◆ Requirement a
In the extracted page text data rows, from the first row through the row that contains "Chesterfield 5", swap "Nam O Beach" for "My Khe Beach" and give those rows back with everything else unchanged.

◆ Text excerpt
[Start of Attachment]

Atari ANTIC/CTIA/GTIA (1979)

The first programmable home-computer GPU. ANTIC was ahead of its time; it was a full microprocessor with its own instruction set and direct access to system memory, much like the blitter in the Amiga 6 years later (which, not coincidentally, was designed by the same person). By tweaking its "display list" or instruction queue, some very wild special effects were possible, including smooth animation and 3D effects. CTIA and GTIA provided up to 128 or 256 colors, respectively, a huge number for the time.

1980s

IBM Monochrome Display Adapter and Color Graphics Adapter (1981)

These were the GPUs offered with the original IBM PC. The MDA quickly gained a very good reputation for its crisp, high resolution text display, but lacked the ability to render graphics of any sort. For that you needed the CGA adapter -- which only supported two simultaneous colors (not counting black and white) in a low-resolution mode with a freaky, unnatural-looking color palette. This ensured that the early PCs had a pretty dismal reputation for graphics work, and was a major factor in the Macintosh and the Amiga taking over that market. The CGA was superseded by the Enhanced Graphics Adapter (EGA) in 1984, and while that chip was at least usable for graphics work, it was still very limited; it wouldn't be until 1987 that the PC finally got an affordable, world-class color GPU.

Hercules Graphics Card (1982)

[End of Attachment]

◆ Requirement b
Extend the text on early graphics chips from the point where it stops.

[Extracted page text data]
[Start of Attachment]

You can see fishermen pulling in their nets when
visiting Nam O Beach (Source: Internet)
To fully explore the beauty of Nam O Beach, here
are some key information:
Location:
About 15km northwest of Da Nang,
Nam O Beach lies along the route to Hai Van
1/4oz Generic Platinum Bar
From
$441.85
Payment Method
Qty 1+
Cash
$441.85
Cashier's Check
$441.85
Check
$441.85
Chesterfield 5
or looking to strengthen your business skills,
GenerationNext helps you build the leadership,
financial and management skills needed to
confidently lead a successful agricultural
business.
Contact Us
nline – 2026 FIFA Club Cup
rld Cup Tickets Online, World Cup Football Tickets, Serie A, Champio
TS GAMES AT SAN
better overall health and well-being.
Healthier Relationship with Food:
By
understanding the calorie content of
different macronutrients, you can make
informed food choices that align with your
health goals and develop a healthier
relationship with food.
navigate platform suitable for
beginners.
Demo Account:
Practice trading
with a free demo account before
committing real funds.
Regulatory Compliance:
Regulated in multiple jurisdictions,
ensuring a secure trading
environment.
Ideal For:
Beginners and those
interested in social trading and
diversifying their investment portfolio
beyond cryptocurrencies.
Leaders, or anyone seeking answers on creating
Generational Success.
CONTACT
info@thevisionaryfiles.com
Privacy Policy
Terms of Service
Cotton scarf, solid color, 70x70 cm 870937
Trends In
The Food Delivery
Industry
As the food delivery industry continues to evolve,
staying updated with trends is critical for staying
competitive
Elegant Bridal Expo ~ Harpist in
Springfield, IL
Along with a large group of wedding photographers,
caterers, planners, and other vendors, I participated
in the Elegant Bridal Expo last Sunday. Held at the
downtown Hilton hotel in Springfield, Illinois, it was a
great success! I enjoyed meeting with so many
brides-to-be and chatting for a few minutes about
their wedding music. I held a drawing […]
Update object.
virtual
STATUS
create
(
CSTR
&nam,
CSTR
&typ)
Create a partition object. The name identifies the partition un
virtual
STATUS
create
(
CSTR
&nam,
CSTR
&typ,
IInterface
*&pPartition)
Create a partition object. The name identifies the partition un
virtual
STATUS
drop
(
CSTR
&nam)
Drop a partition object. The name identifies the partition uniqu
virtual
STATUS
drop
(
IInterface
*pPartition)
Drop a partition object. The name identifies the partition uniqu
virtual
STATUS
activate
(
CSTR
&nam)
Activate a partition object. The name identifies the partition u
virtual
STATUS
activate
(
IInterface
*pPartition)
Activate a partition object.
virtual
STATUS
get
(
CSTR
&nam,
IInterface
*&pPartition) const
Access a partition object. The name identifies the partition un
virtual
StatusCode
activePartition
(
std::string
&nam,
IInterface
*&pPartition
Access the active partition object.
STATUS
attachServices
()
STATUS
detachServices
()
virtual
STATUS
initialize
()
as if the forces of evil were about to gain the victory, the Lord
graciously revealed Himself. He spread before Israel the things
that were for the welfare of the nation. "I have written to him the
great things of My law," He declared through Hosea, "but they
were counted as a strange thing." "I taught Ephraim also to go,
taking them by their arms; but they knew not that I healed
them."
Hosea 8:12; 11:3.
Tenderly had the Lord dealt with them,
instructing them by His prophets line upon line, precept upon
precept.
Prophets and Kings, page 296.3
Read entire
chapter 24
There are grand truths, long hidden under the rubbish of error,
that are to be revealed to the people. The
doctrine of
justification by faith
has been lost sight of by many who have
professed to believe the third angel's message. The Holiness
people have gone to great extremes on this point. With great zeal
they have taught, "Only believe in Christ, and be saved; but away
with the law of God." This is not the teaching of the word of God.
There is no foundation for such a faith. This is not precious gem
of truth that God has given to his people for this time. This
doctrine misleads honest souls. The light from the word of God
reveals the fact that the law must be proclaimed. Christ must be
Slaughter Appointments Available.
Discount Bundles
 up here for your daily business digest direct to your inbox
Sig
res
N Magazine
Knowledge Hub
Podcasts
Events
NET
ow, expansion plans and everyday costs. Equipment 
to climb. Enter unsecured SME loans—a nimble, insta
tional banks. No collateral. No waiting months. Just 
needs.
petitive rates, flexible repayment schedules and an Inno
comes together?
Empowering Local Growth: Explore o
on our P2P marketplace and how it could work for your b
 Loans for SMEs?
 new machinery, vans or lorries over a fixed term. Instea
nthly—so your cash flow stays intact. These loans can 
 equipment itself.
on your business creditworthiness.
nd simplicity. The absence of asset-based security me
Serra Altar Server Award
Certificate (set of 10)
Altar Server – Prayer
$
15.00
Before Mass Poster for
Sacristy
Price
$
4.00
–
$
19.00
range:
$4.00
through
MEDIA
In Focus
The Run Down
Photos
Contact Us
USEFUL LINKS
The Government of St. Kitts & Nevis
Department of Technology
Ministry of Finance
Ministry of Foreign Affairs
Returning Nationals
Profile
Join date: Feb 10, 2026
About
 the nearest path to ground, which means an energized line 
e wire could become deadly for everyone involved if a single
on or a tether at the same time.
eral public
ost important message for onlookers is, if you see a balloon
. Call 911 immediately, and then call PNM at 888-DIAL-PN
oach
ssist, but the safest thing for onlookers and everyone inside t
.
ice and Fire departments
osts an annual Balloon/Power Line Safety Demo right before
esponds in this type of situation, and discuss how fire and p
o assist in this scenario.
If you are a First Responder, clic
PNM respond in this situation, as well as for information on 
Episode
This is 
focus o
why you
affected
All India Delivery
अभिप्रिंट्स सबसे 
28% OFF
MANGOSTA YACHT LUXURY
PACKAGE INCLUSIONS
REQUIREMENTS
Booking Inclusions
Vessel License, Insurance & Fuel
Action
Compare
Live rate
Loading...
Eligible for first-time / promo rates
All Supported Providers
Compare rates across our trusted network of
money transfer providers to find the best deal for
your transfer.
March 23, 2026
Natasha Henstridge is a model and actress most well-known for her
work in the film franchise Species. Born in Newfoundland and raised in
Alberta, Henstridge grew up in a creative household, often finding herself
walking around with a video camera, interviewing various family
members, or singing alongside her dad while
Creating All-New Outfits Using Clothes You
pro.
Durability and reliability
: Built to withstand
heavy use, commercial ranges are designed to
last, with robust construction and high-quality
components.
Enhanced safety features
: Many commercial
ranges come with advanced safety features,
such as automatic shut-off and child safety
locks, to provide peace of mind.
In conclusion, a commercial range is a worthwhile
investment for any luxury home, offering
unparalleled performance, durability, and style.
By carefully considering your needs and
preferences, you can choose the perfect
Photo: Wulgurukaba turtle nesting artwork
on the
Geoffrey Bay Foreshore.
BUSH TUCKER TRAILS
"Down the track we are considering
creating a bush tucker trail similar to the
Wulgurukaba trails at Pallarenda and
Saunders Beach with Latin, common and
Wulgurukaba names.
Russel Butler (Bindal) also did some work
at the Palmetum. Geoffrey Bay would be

[End of Attachment]

◆ Reply a
You can see fishermen pulling in their nets when
visiting My Khe Beach (Source: Internet)
To fully explore the beauty of My Khe Beach, here
are some key information:
Location:
About 15km northwest of Da Nang,
My Khe Beach lies along the route to Hai Van
1/4oz Generic Platinum Bar
From
$441.85
Payment Method
Qty 1+
Cash
$441.85
Cashier's Check
$441.85
Check
$441.85
Chesterfield 5

◆ Reply b
You may have worked out from the summary above that early PC users had something of a dilemma with their GPU card choices -- either the "excellent text-display but no real graphics" of the MDA or the "mediocre text display but with actual graphics" of the CGA. Bear in mind that DOS couldn't understand multiple graphics cards in the same system, so you had to choose one or the other. Hercules decided to Take a Third Option and produced their own graphics card which emulated the MDA's text mode, and offered a monochrome version of the CGA's color mode, making it suitable for basic graphics work. This made the Hercules a hugely popular card, and the most popular solution for PC users for about five years.

IBM Professional Graphics Controller (1985)

This may well be the earliest version of a modern-day GPU (rather than just a display adapter), supporting full 2D hardware acceleration, some very basic 3D capabilities, along with display resolutions that wouldn't be equaled until the arrival of the Super VGA standard four years later. In addition, it effectively included a full computer on the card (including an Intel 8088 CPU), making it fully programmable in a way that most other cards wouldn't be until the turn of the century. Unfortunately, there was one very big flaw -- the combined cost of the card and the proprietary IBM monitor that you had to use was $7,000, almost four times the cost of the Commodore Amiga that debuted a couple of months later. You can probably guess which of the two became the must-have solution for graphics professionals.

IBM Video Graphics Array (1987)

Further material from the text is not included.